In the material below, give the lines starting at the one that contains "a rejeté ce mardi le choix" and ending at the one that contains "abstenus. Dans un" as a numbered list, including both of those lines. Leave out any blank lines.

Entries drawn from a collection
◆ ◆ ◆ ◆ ◆

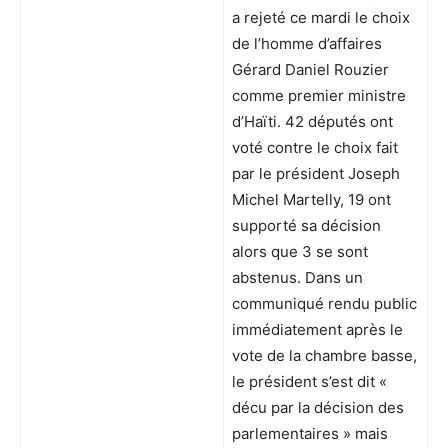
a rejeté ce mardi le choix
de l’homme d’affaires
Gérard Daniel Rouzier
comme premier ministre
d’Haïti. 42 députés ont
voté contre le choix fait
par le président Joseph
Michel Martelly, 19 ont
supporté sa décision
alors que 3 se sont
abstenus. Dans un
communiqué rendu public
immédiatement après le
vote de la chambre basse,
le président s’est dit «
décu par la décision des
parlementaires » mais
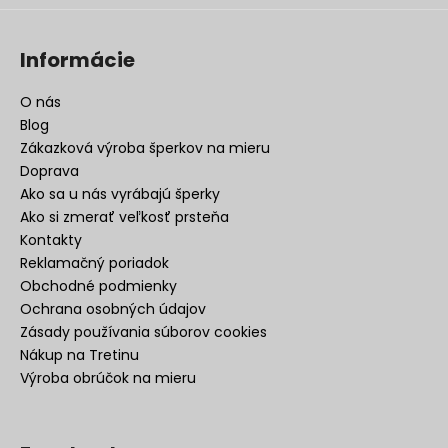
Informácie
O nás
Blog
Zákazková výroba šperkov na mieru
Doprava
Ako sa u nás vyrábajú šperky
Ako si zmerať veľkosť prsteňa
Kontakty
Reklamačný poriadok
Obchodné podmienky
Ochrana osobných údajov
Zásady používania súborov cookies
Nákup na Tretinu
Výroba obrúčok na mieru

◆ ◆ ◆ ◆ ◆

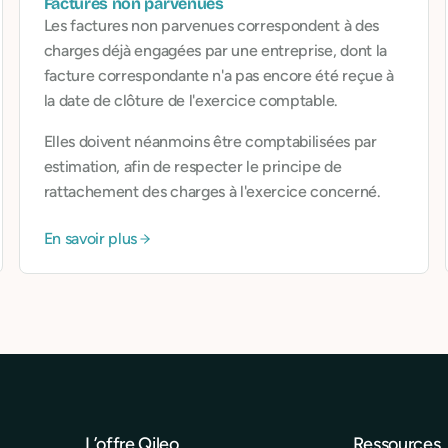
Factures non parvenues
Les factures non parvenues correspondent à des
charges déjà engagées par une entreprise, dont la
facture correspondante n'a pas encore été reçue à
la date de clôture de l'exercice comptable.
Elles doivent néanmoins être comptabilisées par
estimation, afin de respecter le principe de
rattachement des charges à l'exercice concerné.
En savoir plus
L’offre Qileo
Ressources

◆ ◆ ◆ ◆ ◆

Answer for this exercise
1. a rejeté ce mardi le choix
2. de l’homme d’affaires
3. Gérard Daniel Rouzier
4. comme premier ministre
5. d’Haïti. 42 députés ont
6. voté contre le choix fait
7. par le président Joseph
8. Michel Martelly, 19 ont
9. supporté sa décision
10. alors que 3 se sont
11. abstenus. Dans un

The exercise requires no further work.